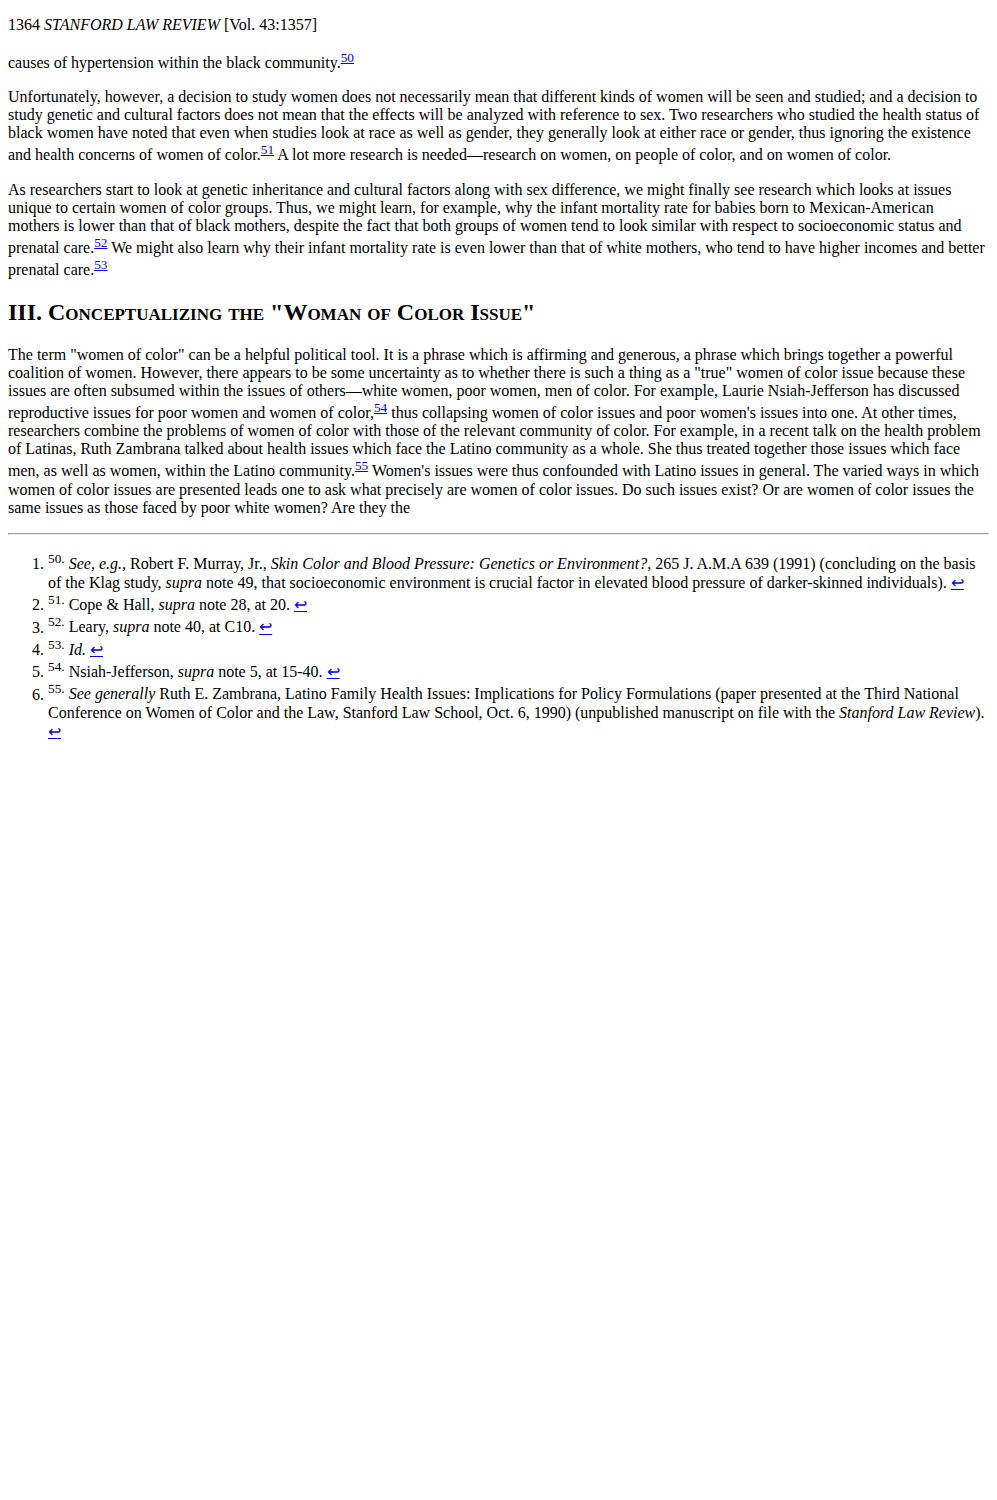1364 STANFORD LAW REVIEW [Vol. 43:1357]
causes of hypertension within the black community.50
Unfortunately, however, a decision to study women does not necessarily mean that different kinds of women will be seen and studied; and a decision to study genetic and cultural factors does not mean that the effects will be analyzed with reference to sex. Two researchers who studied the health status of black women have noted that even when studies look at race as well as gender, they generally look at either race or gender, thus ignoring the existence and health concerns of women of color.51 A lot more research is needed—research on women, on people of color, and on women of color.
As researchers start to look at genetic inheritance and cultural factors along with sex difference, we might finally see research which looks at issues unique to certain women of color groups. Thus, we might learn, for example, why the infant mortality rate for babies born to Mexican-American mothers is lower than that of black mothers, despite the fact that both groups of women tend to look similar with respect to socioeconomic status and prenatal care.52 We might also learn why their infant mortality rate is even lower than that of white mothers, who tend to have higher incomes and better prenatal care.53
III. Conceptualizing the "Woman of Color Issue"
The term "women of color" can be a helpful political tool. It is a phrase which is affirming and generous, a phrase which brings together a powerful coalition of women. However, there appears to be some uncertainty as to whether there is such a thing as a "true" women of color issue because these issues are often subsumed within the issues of others—white women, poor women, men of color. For example, Laurie Nsiah-Jefferson has discussed reproductive issues for poor women and women of color,54 thus collapsing women of color issues and poor women's issues into one. At other times, researchers combine the problems of women of color with those of the relevant community of color. For example, in a recent talk on the health problem of Latinas, Ruth Zambrana talked about health issues which face the Latino community as a whole. She thus treated together those issues which face men, as well as women, within the Latino community.55 Women's issues were thus confounded with Latino issues in general. The varied ways in which women of color issues are presented leads one to ask what precisely are women of color issues. Do such issues exist? Or are women of color issues the same issues as those faced by poor white women? Are they the
50. See, e.g., Robert F. Murray, Jr., Skin Color and Blood Pressure: Genetics or Environment?, 265 J. A.M.A 639 (1991) (concluding on the basis of the Klag study, supra note 49, that socioeconomic environment is crucial factor in elevated blood pressure of darker-skinned individuals). ↩
51. Cope & Hall, supra note 28, at 20. ↩
52. Leary, supra note 40, at C10. ↩
53. Id. ↩
54. Nsiah-Jefferson, supra note 5, at 15-40. ↩
55. See generally Ruth E. Zambrana, Latino Family Health Issues: Implications for Policy Formulations (paper presented at the Third National Conference on Women of Color and the Law, Stanford Law School, Oct. 6, 1990) (unpublished manuscript on file with the Stanford Law Review). ↩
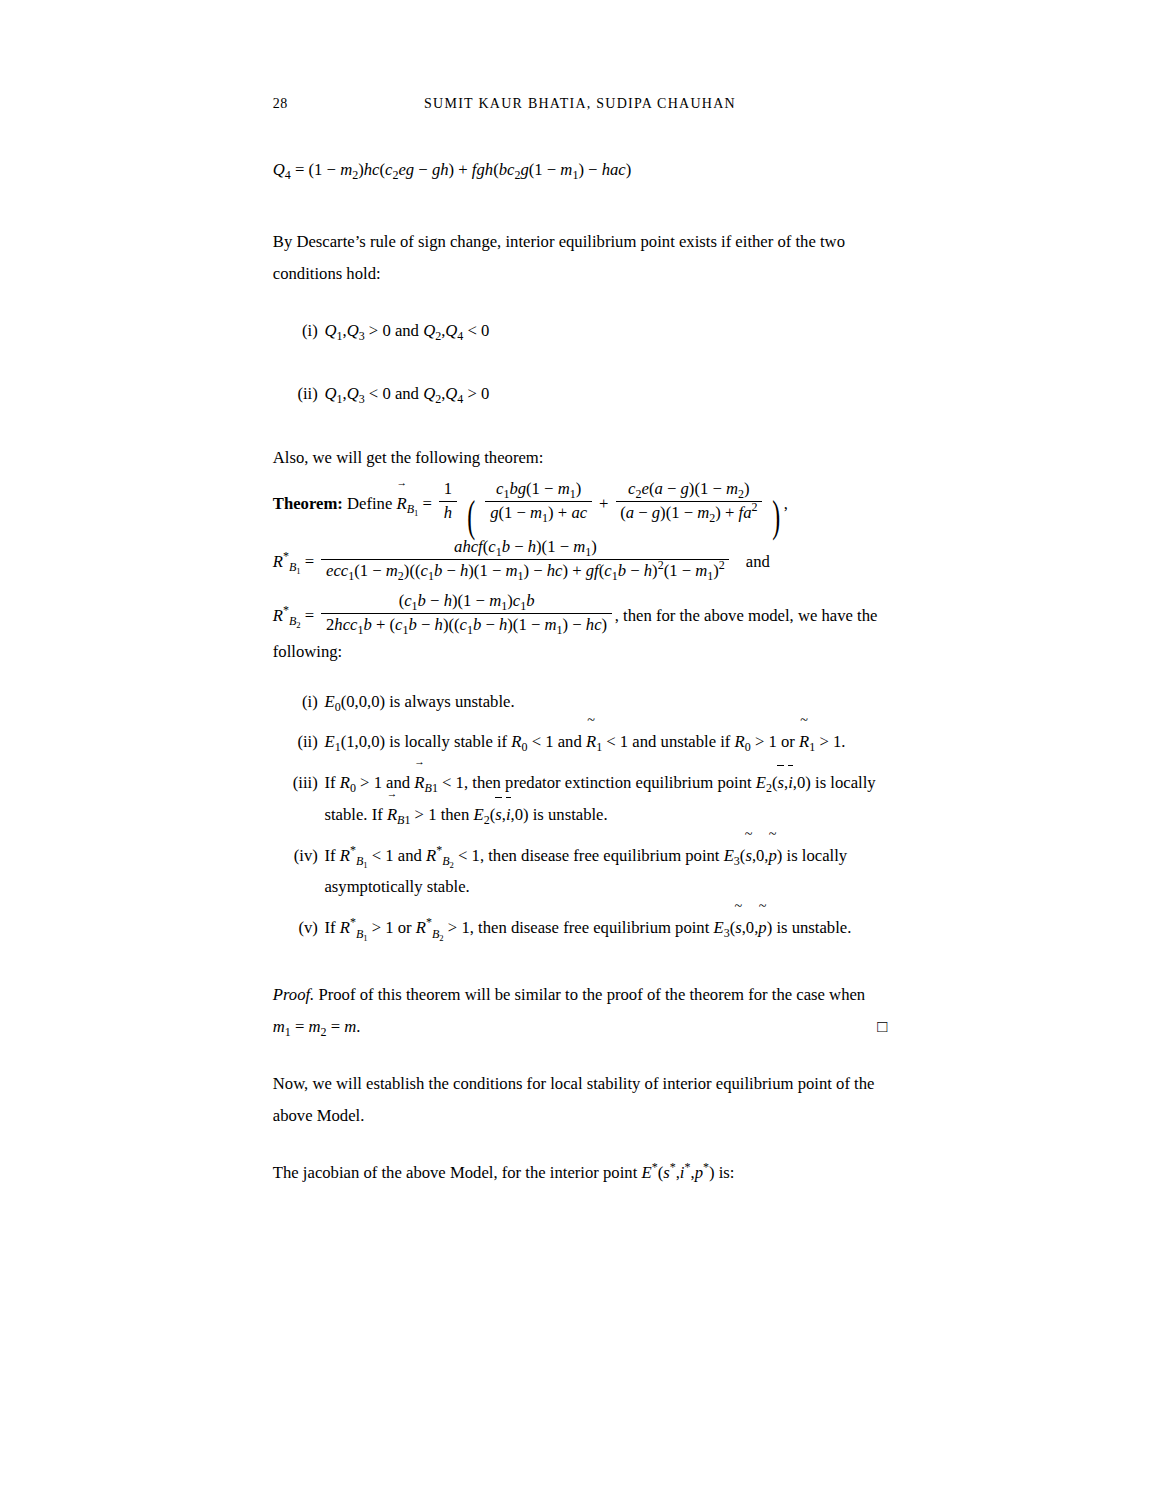28 Sumit Kaur Bhatia, Sudipa Chauhan
Q4 = (1 − m2)hc(c2eg − gh) + fgh(bc2g(1 − m1) − hac)
By Descarte’s rule of sign change, interior equilibrium point exists if either of the two conditions hold:
(i) Q1,Q3 > 0 and Q2,Q4 < 0
(ii) Q1,Q3 < 0 and Q2,Q4 > 0
Also, we will get the following theorem:
Theorem: Define RB1 = 1 h ( c1bg(1 − m1) g(1 − m1) + ac + c2e(a − g)(1 − m2)(a − g)(1 − m2) + fa2 ),
R*B1 = ahcf(c1b − h)(1 − m1) ecc1(1 − m2)((c1b − h)(1 − m1) − hc) + gf(c1b − h)2(1 − m1)2 and
R*B2 = (c1b − h)(1 − m1)c1b 2hcc1b + (c1b − h)((c1b − h)(1 − m1) − hc), then for the above model, we have the following:
(i) E0(0,0,0) is always unstable.
(ii) E1(1,0,0) is locally stable if R0 < 1 and R1 < 1 and unstable if R0 > 1 or R1 > 1.
(iii) If R0 > 1 and RB1 < 1, then predator extinction equilibrium point E2(s,i,0) is locally stable. If RB1 > 1 then E2(s,i,0) is unstable.
(iv) If R*B1 < 1 and R*B2 < 1, then disease free equilibrium point E3(s,0,p) is locally asymptotically stable.
(v) If R*B1 > 1 or R*B2 > 1, then disease free equilibrium point E3(s,0,p) is unstable.
Proof. Proof of this theorem will be similar to the proof of the theorem for the case when m1 = m2 = m. □
Now, we will establish the conditions for local stability of interior equilibrium point of the above Model.
The jacobian of the above Model, for the interior point E*(s*,i*,p*) is:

==================================================

Print, exactly as they appear above, the lines running from the one with "Proof. Proof of" through the final line.

Proof. Proof of this theorem will be similar to the proof of the theorem for the case when m1 = m2 = m. □
Now, we will establish the conditions for local stability of interior equilibrium point of the above Model.
The jacobian of the above Model, for the interior point E*(s*,i*,p*) is:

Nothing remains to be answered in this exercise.